Among them was David Fisman. At the time, the idea that the coronavirus wasn’t airborne fit with the traditional understanding of how the virus spreads, says an epidemiologist and infectious disease expert at the University of Toronto’s Dalla Lana School of Public Health. By that measure, he said, it appears that COVID-19 is “a disease that spreads mostly on a short scale, spread through large respiratory droplets that don’t travel far,” and that high-quality masks, like N95s, weren’t around. Not necessary in most cases to limit the spread.
But when Fisman studied the events of the early superspreader, he said he saw things that didn’t add up. He said the virus has proven not to be highly contagious in some cases. “And on the other hand, in certain circumstances, it can explode.”
Fisman has found that cases on cruise ships are particularly puzzling when trying to explain the transition through close contact.

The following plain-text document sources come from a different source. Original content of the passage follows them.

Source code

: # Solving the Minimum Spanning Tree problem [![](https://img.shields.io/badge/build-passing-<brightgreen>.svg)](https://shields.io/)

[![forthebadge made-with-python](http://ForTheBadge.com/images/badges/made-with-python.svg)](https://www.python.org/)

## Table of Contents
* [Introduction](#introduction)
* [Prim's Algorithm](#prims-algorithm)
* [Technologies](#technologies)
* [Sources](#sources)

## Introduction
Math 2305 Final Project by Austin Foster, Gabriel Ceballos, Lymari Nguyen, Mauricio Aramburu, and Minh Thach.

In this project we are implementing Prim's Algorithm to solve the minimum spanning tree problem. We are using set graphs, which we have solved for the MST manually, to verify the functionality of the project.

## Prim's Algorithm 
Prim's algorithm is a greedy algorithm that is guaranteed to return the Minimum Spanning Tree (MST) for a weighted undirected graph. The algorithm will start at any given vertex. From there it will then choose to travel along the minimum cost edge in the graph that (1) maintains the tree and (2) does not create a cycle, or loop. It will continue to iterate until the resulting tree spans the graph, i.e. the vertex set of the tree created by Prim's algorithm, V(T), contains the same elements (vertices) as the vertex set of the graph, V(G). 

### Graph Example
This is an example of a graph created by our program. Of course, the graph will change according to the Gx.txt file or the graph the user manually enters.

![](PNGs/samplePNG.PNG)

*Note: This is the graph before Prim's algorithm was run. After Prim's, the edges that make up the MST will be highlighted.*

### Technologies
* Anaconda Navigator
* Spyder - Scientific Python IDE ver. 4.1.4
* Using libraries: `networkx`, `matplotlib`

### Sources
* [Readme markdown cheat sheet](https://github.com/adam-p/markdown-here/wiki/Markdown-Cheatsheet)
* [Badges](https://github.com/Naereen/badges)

“People who were kept in their rooms became infected even though they were not in contact with anyone else known to be actually infected. Therefore, they were connected to each other by a ventilation system,” he said. “He should have told us it was an aerosol.”
Knowing what he knows now, Fisman said Ontario should have started by being “extremely vigilant” about the risks posed by aerosols. “I’m actually ashamed, because I feel like a lot of this information was already in front of us last year. And I didn’t necessarily understand the implications of that.”
These effects go beyond health care workers. The overwhelming third wave in Ontario in the winter of 2021 was largely driven by essential workers. Busamay said the outbreaks “could have been prevented and avoided”.
Had the danger been publicly recognized, he said, there would have been an increased focus on ventilation and indoor air purification, and high-risk workers would have had immediate access to N95 respirators.
Busamay points out that there could have been costs associated with rethinking how transmission occurs at home, and that would have meant, “admitting that your medical beliefs are wrong.”
Eventually, Public Health Canada, and later Ontario, Acknowledge the airborne risks of COVID-19 on their websites. However, there were no visible changes in the overall guidance.
As coronavirus recedes as vaccinations increase, McKenna says it’s time to solidify lessons learned so that in the future we don’t suffer from the same type of infections and deaths in many of the cases we’ve seen in this county.
Since then, Fisman has worked with ONA on hospital complaints to ensure better access to full PPE, including N95 masks, for future healthcare workers. He says he wonders how many infections, especially deaths, so far could have been prevented “with good science”.
“You know, I think you’re talking about thousands of people who are still around and aren’t around now.”
As for Khan, she almost died. Now that she’s fully vaccinated, she’s back in the same nursing home she’s worked in for 21 years, but does desk work because she still can’t stand for more than a few minutes at a time.
She said there is a lot of high-quality PPE now. And while she said she is grateful for her second chance, she is also sad and angry. “If only preventive measures had been taken at first,” she said, sighing heavily,[this] It will be a different story.”